Lily van der Stokker

Feature

If exuberance were king and wanted to hire a court painter, it couldn’t do better than put Lily van der Stokker on the royal payroll. The artist’s decorative wall paintings and drawings—equal parts age of the Baroque, age of Aquarius, and age of ado-lescence—appear to strive for sheer exuberance as much as Platonic philosophy strives for the ideal. Dynamic lines reminiscent of Bernini, Borromini, and chemistry notebook doodlings, vivid hues reminiscent of early ’70s concert posters, and flowers—lots and lots of flowers—were all in full evidence in Mud Honey and Curlique (both works 1994), the wall paintings that dominated the show. These two works look as though van der Stokker used some inhuman means to create them, as if she took psychedelic clouds—the kind that don’t produce acid rain, just plain acid—and threw them into two opposite corners of the gallery, where they stuck to the wall and erupted in unpredictably groovy patterns the color of cotton candy and orange creamsicles. Though the two works have carefully contrived shapes and internal symmetries—the corner acts as a fulcrum between the mirror-image halves of the two designs—Mud Honey and Curlique look as if they have only just begun to take up a wall, like Baroque paintings spilling out of their frames. They’re the ticket that exploded: in a week you expect them to have proliferated, maybe even to have billowed out from the walls in big pink clouds that smell of Pez.
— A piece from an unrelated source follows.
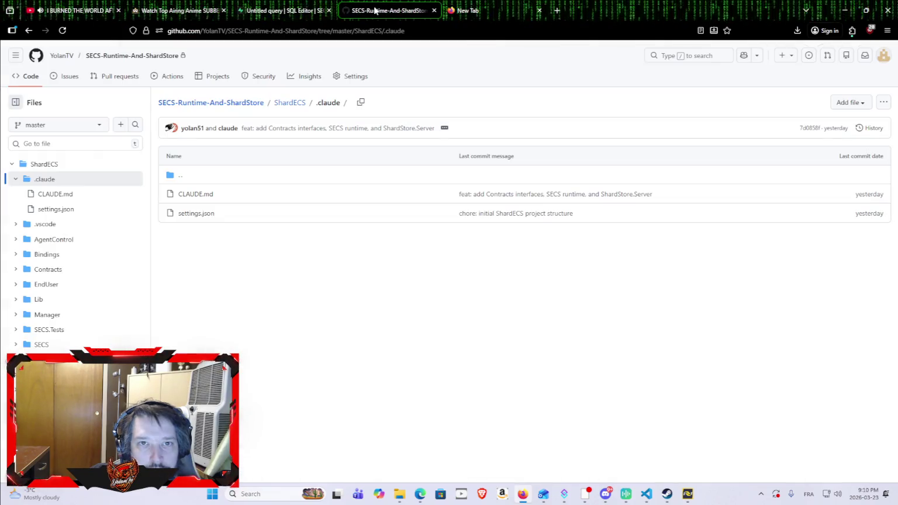
click(495, 6)
click(390, 10)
Trying to describe van der Stokker’s works, you begin to understand why psychedelic lingo is chock full of hallucinatory agglomerations of words like “exploding plastic inevitable” and “kandy-kolored tangerine-flake streamline baby.” How else can you describe a decorative eruption of pink regalia and flowers such as van der Stokker’s drawing Explosion of Love, 1991–93? Perhaps it’s symbolic that van der Stokker makes all her drawings in magic marker: like a trippy day in the life of Puff the Magic Dragon, a work such as Explosion of Love exceeds the humdrum rhythm of daily life to which words generally dance. Even when van der Stokker herself occasionally includes words in her paintings and drawings—in Explosion of Love, the words “LOVE + WORK” hover in what looks like an exaggerated design for the headboard of a king or queen’s bed—they are there simply to be exuberant. In another drawing of 1994, the names RuPaul, Annie Sprinkle, Dolly Parton, La Cicciolina, and Brigitte Bardot hover and glow against a pink grid; however, you certainly don’t get the sense that this is some boring art experiment in language—three yellow and orange stars highlight the drawing like exclamation points—but, rather, a demonstration of the artist’s inability to contain her enthusiasm for her favorite sex kittens. Perhaps the title of a 1993 drawing says it all: I Love it.